Die manuelle Lymphdrainage in der Migränebehandlung

Abstract: Recent advances in migraine research indicate that migraine is probably caused by a genetic malfunction of serotonergic neurons in special nuclei in the human brain stem as nucleus raphe dorsalis and nuclei of the trigeminal nerve. The release of serotonin (5-HT), noradrenalin, dopamin and other biogenic amins that work as inhibitory transmitting substances in cerebral neurons, is triggered by the diencephalon via hypothalamus. As a cause of overflow or summation of exogenic and endogenic stress factors there will be deficiency of serotonin (5-HT) in 5-HT-releasing neurons as a result of long acting or excessive stimulation by catecholamins, which means a deficit of inhibitory neuronal function.
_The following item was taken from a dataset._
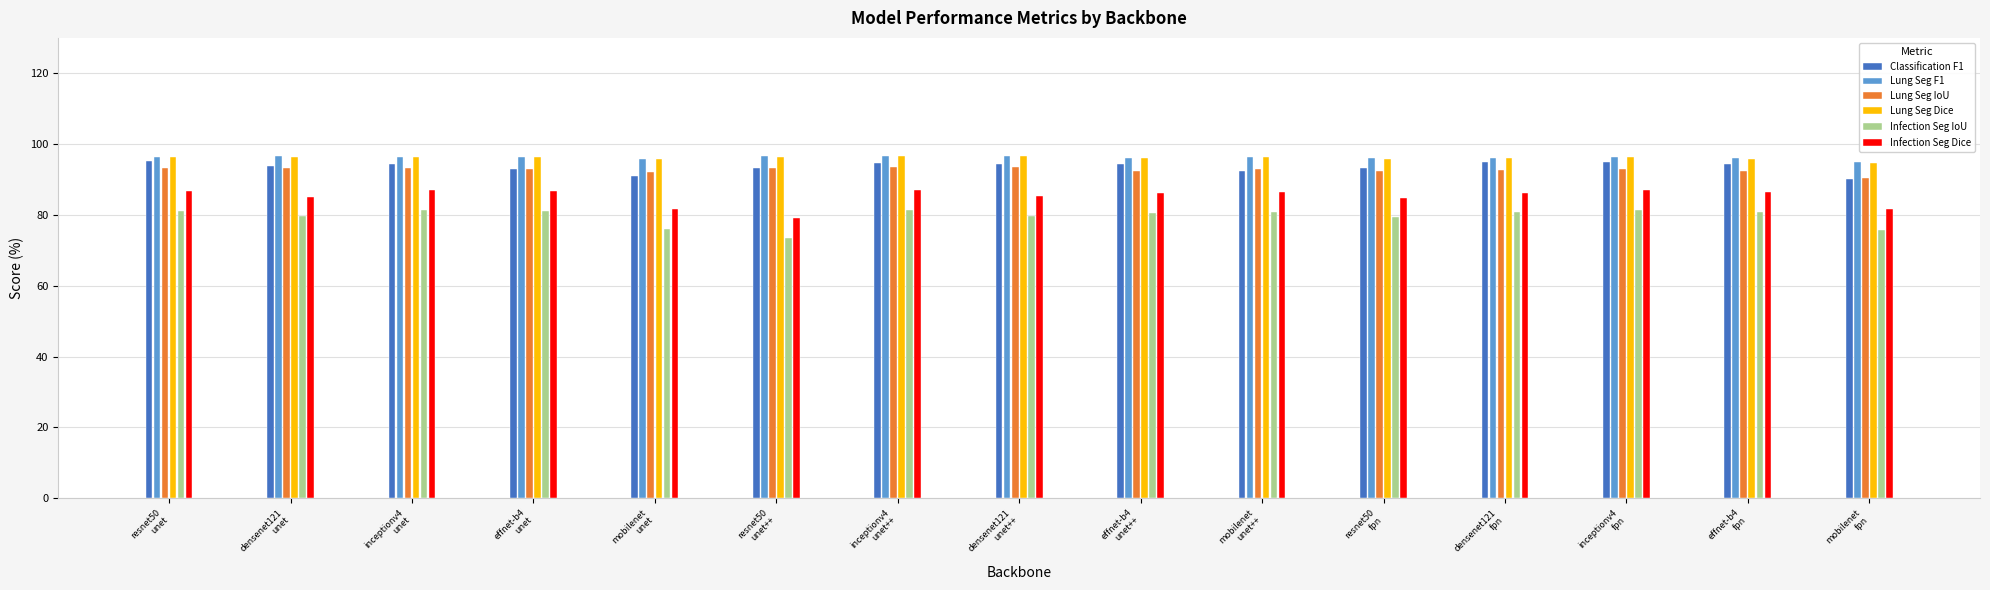

What is the label of the 5th bar from the left?

mobilenet
unet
The actual migraine attack will be caused by the release of inflammatory substances as serotonin (5-HT), histamin, prostaglandine and others, which sensitize nociceptors in the vascular walls and in the extracranial lymphatic collectors as well, thus making a sterile-inflammation of the blood and the lymphatic vessels with vasospasm, vasodilatation and edema of the vascular walls. A pain attack can be suppressed effectively, and in many cases even arrested, by performing manual lymph drainage (ML) at an early stage. The active mechanism can be explained by peripheralanalgesic, anti-spasmodical and draining effects of the lymph drainage in the migraine attack which accelerate the discharge of pain mediators, but also by central sedative and analgesic effects. The interval mechanism however is based on the sympathetic-suppressive effect of ML. These mechanisms will be discussed.